-- GIVEN RECORDS follows --

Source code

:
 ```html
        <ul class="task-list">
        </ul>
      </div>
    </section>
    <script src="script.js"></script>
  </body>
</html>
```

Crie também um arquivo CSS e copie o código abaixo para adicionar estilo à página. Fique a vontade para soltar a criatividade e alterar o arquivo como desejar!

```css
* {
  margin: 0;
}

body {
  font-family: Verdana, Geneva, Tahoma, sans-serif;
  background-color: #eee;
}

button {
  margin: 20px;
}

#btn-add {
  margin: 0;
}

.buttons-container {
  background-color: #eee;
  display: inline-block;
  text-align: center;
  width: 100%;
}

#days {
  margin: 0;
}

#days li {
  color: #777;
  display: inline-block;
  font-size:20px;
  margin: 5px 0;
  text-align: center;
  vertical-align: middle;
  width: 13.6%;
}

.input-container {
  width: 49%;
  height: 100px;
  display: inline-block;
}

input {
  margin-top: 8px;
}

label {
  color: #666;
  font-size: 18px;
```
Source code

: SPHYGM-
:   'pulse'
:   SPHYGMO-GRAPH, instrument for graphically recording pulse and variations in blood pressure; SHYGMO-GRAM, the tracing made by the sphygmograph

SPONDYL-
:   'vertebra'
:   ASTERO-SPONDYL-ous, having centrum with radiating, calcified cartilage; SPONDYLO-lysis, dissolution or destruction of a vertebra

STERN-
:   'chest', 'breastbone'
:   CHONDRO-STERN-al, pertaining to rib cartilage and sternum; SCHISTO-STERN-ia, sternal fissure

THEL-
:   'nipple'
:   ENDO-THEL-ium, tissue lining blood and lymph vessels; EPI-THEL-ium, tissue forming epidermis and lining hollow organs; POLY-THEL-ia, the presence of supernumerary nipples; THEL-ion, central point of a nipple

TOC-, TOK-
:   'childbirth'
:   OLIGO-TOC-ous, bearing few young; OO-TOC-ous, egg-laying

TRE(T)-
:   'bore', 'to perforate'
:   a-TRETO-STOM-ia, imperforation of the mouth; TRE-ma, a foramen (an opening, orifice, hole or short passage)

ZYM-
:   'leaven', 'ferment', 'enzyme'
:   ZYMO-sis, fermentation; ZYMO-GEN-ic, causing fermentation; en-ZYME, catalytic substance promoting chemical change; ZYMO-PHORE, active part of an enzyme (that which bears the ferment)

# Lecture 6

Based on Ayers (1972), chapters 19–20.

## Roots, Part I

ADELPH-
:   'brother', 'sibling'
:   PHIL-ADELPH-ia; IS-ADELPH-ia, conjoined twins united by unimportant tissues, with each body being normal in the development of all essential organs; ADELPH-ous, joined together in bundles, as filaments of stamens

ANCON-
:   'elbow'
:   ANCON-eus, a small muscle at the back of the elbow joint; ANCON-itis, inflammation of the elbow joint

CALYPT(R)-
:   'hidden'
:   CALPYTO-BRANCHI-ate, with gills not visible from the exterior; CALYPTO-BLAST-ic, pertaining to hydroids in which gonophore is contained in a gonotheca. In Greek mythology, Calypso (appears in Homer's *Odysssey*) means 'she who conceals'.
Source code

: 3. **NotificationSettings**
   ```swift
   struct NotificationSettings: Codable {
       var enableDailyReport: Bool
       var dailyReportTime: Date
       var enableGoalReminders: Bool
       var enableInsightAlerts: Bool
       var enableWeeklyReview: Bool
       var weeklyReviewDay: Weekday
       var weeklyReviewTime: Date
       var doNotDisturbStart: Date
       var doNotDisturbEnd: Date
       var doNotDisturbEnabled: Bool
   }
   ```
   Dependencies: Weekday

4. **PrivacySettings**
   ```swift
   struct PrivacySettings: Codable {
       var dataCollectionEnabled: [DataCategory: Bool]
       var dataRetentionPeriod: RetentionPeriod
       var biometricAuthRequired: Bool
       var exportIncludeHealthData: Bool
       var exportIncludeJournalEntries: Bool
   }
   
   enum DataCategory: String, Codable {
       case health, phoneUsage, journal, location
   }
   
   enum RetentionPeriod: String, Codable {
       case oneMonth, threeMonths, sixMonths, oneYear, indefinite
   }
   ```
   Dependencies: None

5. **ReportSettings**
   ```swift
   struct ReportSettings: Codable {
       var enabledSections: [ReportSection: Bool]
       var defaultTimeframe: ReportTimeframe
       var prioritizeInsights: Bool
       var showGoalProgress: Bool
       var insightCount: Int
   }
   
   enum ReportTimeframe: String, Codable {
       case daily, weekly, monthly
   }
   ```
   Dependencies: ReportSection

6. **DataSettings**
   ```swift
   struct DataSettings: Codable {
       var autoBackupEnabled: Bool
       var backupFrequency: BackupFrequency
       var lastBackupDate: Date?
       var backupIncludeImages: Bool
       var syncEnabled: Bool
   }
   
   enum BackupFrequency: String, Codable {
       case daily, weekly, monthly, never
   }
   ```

-- GIVEN RECORDS concluded --

* TO DO:
Print all of the entries exactly, leaving nothing out.

* SOLUTION:
Source code

:
 ```html
        <ul class="task-list">
        </ul>
      </div>
    </section>
    <script src="script.js"></script>
  </body>
</html>
```

Crie também um arquivo CSS e copie o código abaixo para adicionar estilo à página. Fique a vontade para soltar a criatividade e alterar o arquivo como desejar!

```css
* {
  margin: 0;
}

body {
  font-family: Verdana, Geneva, Tahoma, sans-serif;
  background-color: #eee;
}

button {
  margin: 20px;
}

#btn-add {
  margin: 0;
}

.buttons-container {
  background-color: #eee;
  display: inline-block;
  text-align: center;
  width: 100%;
}

#days {
  margin: 0;
}

#days li {
  color: #777;
  display: inline-block;
  font-size:20px;
  margin: 5px 0;
  text-align: center;
  vertical-align: middle;
  width: 13.6%;
}

.input-container {
  width: 49%;
  height: 100px;
  display: inline-block;
}

input {
  margin-top: 8px;
}

label {
  color: #666;
  font-size: 18px;
```
Source code

: SPHYGM-
:   'pulse'
:   SPHYGMO-GRAPH, instrument for graphically recording pulse and variations in blood pressure; SHYGMO-GRAM, the tracing made by the sphygmograph

SPONDYL-
:   'vertebra'
:   ASTERO-SPONDYL-ous, having centrum with radiating, calcified cartilage; SPONDYLO-lysis, dissolution or destruction of a vertebra

STERN-
:   'chest', 'breastbone'
:   CHONDRO-STERN-al, pertaining to rib cartilage and sternum; SCHISTO-STERN-ia, sternal fissure

THEL-
:   'nipple'
:   ENDO-THEL-ium, tissue lining blood and lymph vessels; EPI-THEL-ium, tissue forming epidermis and lining hollow organs; POLY-THEL-ia, the presence of supernumerary nipples; THEL-ion, central point of a nipple

TOC-, TOK-
:   'childbirth'
:   OLIGO-TOC-ous, bearing few young; OO-TOC-ous, egg-laying

TRE(T)-
:   'bore', 'to perforate'
:   a-TRETO-STOM-ia, imperforation of the mouth; TRE-ma, a foramen (an opening, orifice, hole or short passage)

ZYM-
:   'leaven', 'ferment', 'enzyme'
:   ZYMO-sis, fermentation; ZYMO-GEN-ic, causing fermentation; en-ZYME, catalytic substance promoting chemical change; ZYMO-PHORE, active part of an enzyme (that which bears the ferment)

# Lecture 6

Based on Ayers (1972), chapters 19–20.

## Roots, Part I

ADELPH-
:   'brother', 'sibling'
:   PHIL-ADELPH-ia; IS-ADELPH-ia, conjoined twins united by unimportant tissues, with each body being normal in the development of all essential organs; ADELPH-ous, joined together in bundles, as filaments of stamens

ANCON-
:   'elbow'
:   ANCON-eus, a small muscle at the back of the elbow joint; ANCON-itis, inflammation of the elbow joint

CALYPT(R)-
:   'hidden'
:   CALPYTO-BRANCHI-ate, with gills not visible from the exterior; CALYPTO-BLAST-ic, pertaining to hydroids in which gonophore is contained in a gonotheca. In Greek mythology, Calypso (appears in Homer's *Odysssey*) means 'she who conceals'.
Source code

: 3. **NotificationSettings**
   ```swift
   struct NotificationSettings: Codable {
       var enableDailyReport: Bool
       var dailyReportTime: Date
       var enableGoalReminders: Bool
       var enableInsightAlerts: Bool
       var enableWeeklyReview: Bool
       var weeklyReviewDay: Weekday
       var weeklyReviewTime: Date
       var doNotDisturbStart: Date
       var doNotDisturbEnd: Date
       var doNotDisturbEnabled: Bool
   }
   ```
   Dependencies: Weekday

4. **PrivacySettings**
   ```swift
   struct PrivacySettings: Codable {
       var dataCollectionEnabled: [DataCategory: Bool]
       var dataRetentionPeriod: RetentionPeriod
       var biometricAuthRequired: Bool
       var exportIncludeHealthData: Bool
       var exportIncludeJournalEntries: Bool
   }
   
   enum DataCategory: String, Codable {
       case health, phoneUsage, journal, location
   }
   
   enum RetentionPeriod: String, Codable {
       case oneMonth, threeMonths, sixMonths, oneYear, indefinite
   }
   ```
   Dependencies: None

5. **ReportSettings**
   ```swift
   struct ReportSettings: Codable {
       var enabledSections: [ReportSection: Bool]
       var defaultTimeframe: ReportTimeframe
       var prioritizeInsights: Bool
       var showGoalProgress: Bool
       var insightCount: Int
   }
   
   enum ReportTimeframe: String, Codable {
       case daily, weekly, monthly
   }
   ```
   Dependencies: ReportSection

6. **DataSettings**
   ```swift
   struct DataSettings: Codable {
       var autoBackupEnabled: Bool
       var backupFrequency: BackupFrequency
       var lastBackupDate: Date?
       var backupIncludeImages: Bool
       var syncEnabled: Bool
   }
   
   enum BackupFrequency: String, Codable {
       case daily, weekly, monthly, never
   }
   ```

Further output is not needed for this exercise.